Nel mio libro affronto scientificamente tutti questi argomenti e li smonto uno per uno dimostrando come sia improbabile quanto viene affermato. Ma soprattutto spiegando perché la comunità scientifica non ha ancora compreso o voluto comprendere, che questi “disturbi” mettono radici lì dove la scuola e la famiglia crescono figli e studenti senza una pedagogia adeguata.
Descrizione del libro. È intelligentissimo, ma il maestro mi dice che non ascolta. Legge stentatamente e la maestra mi ha detto che potrebbe essere dislessica. Non ricorda le tabelline e mi hanno detto che potrebbe essere discalculico. Mi hanno consigliato il logopedista. Mi hanno detto che dovrei portare mia figlia a fare una visita dalla neuropsichiatra infantile. Poi ho letto un suo articolo… Poi cercando su internet il significato di queste parole mi sono imbattuta nel suo sito… È con le stesse parole che un papà arriva da una pedagogista che ha trovato la soluzione ai disturbi specifici dell’apprendimento. Inizialmente scettico, ma speranzoso – perché sua figlia, presunta dislessica, ha difficoltà relazionali con lui e un calo del rendimento scolastico -, s’imbatte in un’avventura scientifica, realistica e umana senza precedenti. Andrà alla scoperta del pensiero di medici e pedagogisti di fama mondiale che gli spiegheranno perché quello che comunemente si racconta sui disturbi dell’apprendimento non è realistico, trovandosi così involontariamente alla ricerca di una conoscenza genetica, neurobiologica, psicologica e soprattutto pedagogica di cui era profondamente allo scuro come del resto buona parte della comunità scientifica ed educativa. Riuscirà in questo modo a capire come nascono, come si prevengono e come si superano i disturbi dell’apprendimento. Ma soprattutto imparerà come è possibile evitarli con l’applicazione di una scienza che nel tempo è stata annullata dalla politica e negata nella formazione dei nuovi docenti: la scienza pedagogica.
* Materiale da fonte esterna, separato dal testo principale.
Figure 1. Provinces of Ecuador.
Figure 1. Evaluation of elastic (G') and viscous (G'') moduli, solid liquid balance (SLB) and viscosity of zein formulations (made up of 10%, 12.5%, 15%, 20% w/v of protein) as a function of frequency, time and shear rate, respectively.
Oggi il 25% dei bambini di una classe viene diagnosticato con un disturbo dell’apprendimento. Dicono che il problema è genetico o neurobiologico e per questo non si può far nulla se non dispensare e/o compensare. E se così non fosse?
La dottoressa Tiziana Cristofari pedagogista e docente, con l’aiuto tratto da teorie e prassi di eminenti e riconosciuti studiosi in pedagogia, psicologia e psichiatria – tra i quali Giovanni Genovesi, Shinichi Suzuki, Howard Gardner, Lev Semënovič Vygotskij, Massimo Fagioli -, ha dimostrato come sia ampiamente improbabile che i disturbi specifici dell’apprendimento abbiano origine genetica o neurobiologica e come invece siano il frutto dell’assenza totale di pedagogia scolastica e familiare.